**AIM OF THE TASK**
The listing below holds a line with "Nach unten abfliesen lassende Rezept" and a line with "שמשון – פרשת דברים". Reproduce those two lines exactly, plus everything between them.

**EXTRACTED ENTRIES**

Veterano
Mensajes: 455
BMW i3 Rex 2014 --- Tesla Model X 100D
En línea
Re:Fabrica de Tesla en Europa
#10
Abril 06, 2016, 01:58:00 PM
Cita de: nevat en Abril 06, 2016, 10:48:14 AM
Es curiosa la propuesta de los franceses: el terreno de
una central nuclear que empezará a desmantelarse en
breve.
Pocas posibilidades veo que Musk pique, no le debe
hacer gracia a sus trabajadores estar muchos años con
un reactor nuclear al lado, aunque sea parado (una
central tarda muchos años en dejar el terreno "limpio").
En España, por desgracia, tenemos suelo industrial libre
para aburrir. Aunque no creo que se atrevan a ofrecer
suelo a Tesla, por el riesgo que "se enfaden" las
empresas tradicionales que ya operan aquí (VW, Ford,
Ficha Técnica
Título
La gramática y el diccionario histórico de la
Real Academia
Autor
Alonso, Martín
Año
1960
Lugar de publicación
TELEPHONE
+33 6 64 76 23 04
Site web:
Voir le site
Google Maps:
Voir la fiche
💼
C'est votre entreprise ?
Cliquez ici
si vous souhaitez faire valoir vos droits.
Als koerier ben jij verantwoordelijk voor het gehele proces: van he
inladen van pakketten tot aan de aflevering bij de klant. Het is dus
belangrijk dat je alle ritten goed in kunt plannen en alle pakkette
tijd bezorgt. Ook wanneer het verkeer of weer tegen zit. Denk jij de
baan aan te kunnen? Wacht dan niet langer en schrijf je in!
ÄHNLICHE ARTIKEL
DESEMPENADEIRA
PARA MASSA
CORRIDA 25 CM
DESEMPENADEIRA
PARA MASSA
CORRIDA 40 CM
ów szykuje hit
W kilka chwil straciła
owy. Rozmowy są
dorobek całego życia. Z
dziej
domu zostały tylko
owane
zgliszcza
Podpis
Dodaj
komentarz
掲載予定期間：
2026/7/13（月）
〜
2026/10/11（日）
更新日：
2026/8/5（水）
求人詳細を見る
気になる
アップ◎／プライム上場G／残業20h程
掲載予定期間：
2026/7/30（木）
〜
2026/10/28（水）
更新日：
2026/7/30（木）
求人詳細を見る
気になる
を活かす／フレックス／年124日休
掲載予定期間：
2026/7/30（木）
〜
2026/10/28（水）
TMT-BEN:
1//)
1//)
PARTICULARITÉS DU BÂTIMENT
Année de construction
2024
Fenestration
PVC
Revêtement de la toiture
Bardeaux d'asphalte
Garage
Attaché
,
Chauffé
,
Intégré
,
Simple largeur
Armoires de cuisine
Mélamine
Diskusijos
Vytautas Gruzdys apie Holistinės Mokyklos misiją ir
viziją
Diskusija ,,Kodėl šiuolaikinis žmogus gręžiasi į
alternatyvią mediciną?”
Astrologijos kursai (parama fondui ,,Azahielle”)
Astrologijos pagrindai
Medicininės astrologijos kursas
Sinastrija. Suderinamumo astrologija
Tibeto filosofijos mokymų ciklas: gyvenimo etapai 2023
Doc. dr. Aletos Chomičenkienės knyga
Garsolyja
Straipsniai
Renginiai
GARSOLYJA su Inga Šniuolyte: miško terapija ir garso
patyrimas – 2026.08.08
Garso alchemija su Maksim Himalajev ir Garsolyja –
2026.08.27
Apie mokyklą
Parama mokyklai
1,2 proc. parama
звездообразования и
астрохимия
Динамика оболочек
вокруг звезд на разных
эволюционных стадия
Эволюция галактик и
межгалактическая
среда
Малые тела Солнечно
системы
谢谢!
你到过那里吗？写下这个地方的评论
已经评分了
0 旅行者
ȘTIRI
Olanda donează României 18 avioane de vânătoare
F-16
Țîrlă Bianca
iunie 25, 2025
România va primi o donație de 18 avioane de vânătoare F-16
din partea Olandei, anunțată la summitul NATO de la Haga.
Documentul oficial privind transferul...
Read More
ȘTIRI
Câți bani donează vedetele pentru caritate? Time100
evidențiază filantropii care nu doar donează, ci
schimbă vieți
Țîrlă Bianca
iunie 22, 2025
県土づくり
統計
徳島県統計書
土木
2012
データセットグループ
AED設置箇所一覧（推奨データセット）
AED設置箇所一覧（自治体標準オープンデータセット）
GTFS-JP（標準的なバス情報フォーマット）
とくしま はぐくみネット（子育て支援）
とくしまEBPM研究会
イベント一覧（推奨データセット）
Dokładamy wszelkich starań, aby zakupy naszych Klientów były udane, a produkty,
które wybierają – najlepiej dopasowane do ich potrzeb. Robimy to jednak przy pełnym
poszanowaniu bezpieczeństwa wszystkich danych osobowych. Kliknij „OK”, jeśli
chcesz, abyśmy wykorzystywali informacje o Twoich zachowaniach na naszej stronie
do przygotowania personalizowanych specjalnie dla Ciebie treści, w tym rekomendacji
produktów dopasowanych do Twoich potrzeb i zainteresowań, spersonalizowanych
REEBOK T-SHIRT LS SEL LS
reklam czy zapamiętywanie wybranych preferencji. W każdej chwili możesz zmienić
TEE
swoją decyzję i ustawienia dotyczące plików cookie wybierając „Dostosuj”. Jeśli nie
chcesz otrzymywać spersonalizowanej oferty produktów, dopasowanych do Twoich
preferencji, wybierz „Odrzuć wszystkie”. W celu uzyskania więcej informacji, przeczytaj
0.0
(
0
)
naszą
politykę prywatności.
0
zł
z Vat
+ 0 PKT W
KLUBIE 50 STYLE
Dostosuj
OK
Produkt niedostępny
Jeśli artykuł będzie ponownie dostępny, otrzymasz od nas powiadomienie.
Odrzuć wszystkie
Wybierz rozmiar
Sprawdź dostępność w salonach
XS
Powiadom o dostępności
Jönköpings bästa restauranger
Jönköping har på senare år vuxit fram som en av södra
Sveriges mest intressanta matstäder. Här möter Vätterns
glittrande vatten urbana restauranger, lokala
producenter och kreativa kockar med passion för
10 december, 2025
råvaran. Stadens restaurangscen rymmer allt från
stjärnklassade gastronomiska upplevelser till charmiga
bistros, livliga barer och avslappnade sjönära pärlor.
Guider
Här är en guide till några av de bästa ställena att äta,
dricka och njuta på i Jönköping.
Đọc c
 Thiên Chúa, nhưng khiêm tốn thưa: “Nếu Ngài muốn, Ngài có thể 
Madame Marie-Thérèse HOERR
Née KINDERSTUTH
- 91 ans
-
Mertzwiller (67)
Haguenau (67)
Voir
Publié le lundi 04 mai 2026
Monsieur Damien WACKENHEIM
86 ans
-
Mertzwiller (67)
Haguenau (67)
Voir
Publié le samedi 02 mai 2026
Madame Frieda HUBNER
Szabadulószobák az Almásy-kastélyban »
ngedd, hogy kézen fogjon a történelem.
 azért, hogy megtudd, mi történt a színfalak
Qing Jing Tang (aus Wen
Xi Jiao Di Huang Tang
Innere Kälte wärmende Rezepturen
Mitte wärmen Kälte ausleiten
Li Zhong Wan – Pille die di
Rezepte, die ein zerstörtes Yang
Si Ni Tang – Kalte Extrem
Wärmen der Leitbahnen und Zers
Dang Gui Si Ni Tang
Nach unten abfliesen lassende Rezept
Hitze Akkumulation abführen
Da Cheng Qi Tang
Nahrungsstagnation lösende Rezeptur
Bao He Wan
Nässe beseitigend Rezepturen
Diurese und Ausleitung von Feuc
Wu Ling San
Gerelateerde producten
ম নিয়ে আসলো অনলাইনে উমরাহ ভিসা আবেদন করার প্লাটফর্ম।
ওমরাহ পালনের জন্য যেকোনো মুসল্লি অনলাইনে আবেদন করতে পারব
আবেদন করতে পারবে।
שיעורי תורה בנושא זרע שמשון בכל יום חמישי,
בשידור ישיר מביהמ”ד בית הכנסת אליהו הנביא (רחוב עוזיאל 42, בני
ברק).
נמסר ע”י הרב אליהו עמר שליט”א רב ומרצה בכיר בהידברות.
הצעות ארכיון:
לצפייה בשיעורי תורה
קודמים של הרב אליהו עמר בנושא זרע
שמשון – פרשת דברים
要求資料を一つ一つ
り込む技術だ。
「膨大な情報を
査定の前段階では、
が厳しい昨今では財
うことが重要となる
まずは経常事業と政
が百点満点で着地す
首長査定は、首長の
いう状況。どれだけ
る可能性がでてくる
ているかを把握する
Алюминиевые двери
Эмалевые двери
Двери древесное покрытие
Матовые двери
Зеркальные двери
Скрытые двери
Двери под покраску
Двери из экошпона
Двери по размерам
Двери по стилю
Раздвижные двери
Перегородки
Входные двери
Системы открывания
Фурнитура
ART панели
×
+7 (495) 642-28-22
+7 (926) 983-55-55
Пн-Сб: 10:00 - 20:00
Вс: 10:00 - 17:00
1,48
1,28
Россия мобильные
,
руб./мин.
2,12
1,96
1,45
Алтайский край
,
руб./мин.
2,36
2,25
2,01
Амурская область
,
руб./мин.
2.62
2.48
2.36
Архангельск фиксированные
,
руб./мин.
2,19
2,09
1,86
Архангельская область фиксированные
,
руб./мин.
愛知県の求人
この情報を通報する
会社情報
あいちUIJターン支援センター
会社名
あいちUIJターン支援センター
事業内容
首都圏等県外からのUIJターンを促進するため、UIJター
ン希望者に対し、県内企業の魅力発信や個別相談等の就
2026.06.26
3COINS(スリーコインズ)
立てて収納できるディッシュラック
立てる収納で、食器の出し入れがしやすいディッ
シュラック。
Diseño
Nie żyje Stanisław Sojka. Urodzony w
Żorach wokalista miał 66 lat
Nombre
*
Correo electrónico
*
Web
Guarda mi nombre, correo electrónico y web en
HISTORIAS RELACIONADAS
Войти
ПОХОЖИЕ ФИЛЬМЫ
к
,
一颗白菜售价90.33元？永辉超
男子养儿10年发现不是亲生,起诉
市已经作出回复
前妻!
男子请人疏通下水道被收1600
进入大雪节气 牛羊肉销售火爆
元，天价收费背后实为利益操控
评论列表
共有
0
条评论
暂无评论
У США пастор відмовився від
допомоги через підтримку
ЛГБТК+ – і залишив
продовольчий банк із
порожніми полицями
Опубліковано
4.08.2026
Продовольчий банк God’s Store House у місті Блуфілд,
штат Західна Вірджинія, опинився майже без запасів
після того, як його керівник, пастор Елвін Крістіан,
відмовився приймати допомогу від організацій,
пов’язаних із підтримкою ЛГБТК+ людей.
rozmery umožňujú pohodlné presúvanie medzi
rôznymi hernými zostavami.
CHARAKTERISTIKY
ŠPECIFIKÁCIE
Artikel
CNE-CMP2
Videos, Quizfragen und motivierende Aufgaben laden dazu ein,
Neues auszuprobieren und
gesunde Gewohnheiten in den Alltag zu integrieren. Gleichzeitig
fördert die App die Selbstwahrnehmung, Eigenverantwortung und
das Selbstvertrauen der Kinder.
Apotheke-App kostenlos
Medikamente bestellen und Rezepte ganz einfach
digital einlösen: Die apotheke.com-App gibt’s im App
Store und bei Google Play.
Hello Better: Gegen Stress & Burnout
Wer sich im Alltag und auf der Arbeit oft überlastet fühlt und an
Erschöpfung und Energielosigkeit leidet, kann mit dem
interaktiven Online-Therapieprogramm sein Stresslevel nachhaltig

**EXERCISE OUTPUT**
Nach unten abfliesen lassende Rezept
Hitze Akkumulation abführen
Da Cheng Qi Tang
Nahrungsstagnation lösende Rezeptur
Bao He Wan
Nässe beseitigend Rezepturen
Diurese und Ausleitung von Feuc
Wu Ling San
Gerelateerde producten
ম নিয়ে আসলো অনলাইনে উমরাহ ভিসা আবেদন করার প্লাটফর্ম।
ওমরাহ পালনের জন্য যেকোনো মুসল্লি অনলাইনে আবেদন করতে পারব
আবেদন করতে পারবে।
שיעורי תורה בנושא זרע שמשון בכל יום חמישי,
בשידור ישיר מביהמ”ד בית הכנסת אליהו הנביא (רחוב עוזיאל 42, בני
ברק).
נמסר ע”י הרב אליהו עמר שליט”א רב ומרצה בכיר בהידברות.
הצעות ארכיון:
לצפייה בשיעורי תורה
קודמים של הרב אליהו עמר בנושא זרע
שמשון – פרשת דברים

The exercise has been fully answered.